Tim Peters (tim@ksr.com)
Thu, 26 Aug 93 05:14:42 -0400

Attached is a drop-in replacement for the rational-arithmetic class
distributed as python/demo/classes/Rat.py. In comparison to that, this
version:

- plugs some holes

- adds support for 0.9.9 features (e.g., a rat can be used as a
dictionary key)

- suffers spurious overflow less often for short-rat operations (and
never for * and / and comparisons)

- runs much faster for long-rat operations

- provides an exact way to convert floats to rationals

- is (or is intended to be <wink>) upward-compatible

- supports the same (but extended) interface (through function Rats.rat)

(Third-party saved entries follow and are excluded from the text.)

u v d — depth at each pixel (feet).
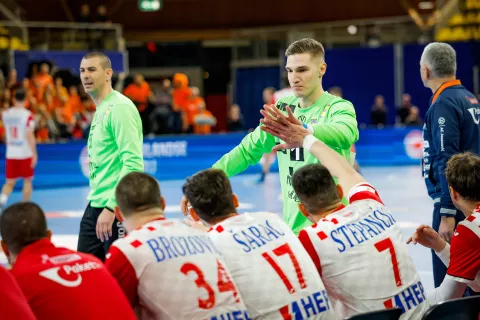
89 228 19.19
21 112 43.60
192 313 11.78
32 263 11.52
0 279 10.59
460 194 15.07
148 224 12.44
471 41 75.20
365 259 12.91
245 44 87.76
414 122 70.64
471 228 14.28
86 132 61.11
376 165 67.51
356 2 91.25
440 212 17.85
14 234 11.85
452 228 17.62
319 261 13.03
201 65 93.56
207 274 12.01
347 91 79.92
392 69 78.64
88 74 18.95
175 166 61.00
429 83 18.76
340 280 12.92
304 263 12.73
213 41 93.81
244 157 17.94
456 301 12.22
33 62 66.64
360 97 79.71
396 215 39.83
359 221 13.26
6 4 77.30
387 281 12.94
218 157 62.23
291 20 92.63
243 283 12.41
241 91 88.79
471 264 14.30
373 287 12.86
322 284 12.77
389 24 79.51
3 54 65.62
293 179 13.83
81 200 49.19
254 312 12.37
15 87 54.24
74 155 57.62
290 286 12.45
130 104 18.69
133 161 18.03
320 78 17.04
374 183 55.01
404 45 78.18
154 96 77.61
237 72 88.69
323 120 16.70
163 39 93.35
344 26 80.59
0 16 74.13
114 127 18.37
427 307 13.38
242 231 12.81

Irony: When I posted a Dates module, I moaned that automatic coercion
got in the way. While beefing up the Rat module, automatic coercion was
to the contrary a wonderful thing to have, and indeed its lack for + and
* was painful to worm around.

I believe the method for worming around that used below is about as clean
& general an approach as can be crafted in Python today (if you don't see
the problem this is trying to solve, figure out why, e.g., "rat(2,3) -
3.0" and "3.0 - rat(2,3)" both invoke Rat.__coerce__ but do not invoke
Rat.__sub__; then consider that "rat(2,3) + 3.0" will invoke Rat.__add__
(with 3.0 as the second argument) but not Rat.__coerce__, while "3.0 +
rat(2,3)" will invoke Rat.__coerce__ but not Rat.__add__; on the other
hand, 3.0*rat(2,3) and rat(2,3)*3.0 both invoke Rat.__mul__ without going
through Rat.__coerce__ first ... __add__ and __mul__ are different from
all the others, and from each other).

Nevertheless, in both the Dates modules & this one, all the problems
could be worked around, so it's hard to whine too much ...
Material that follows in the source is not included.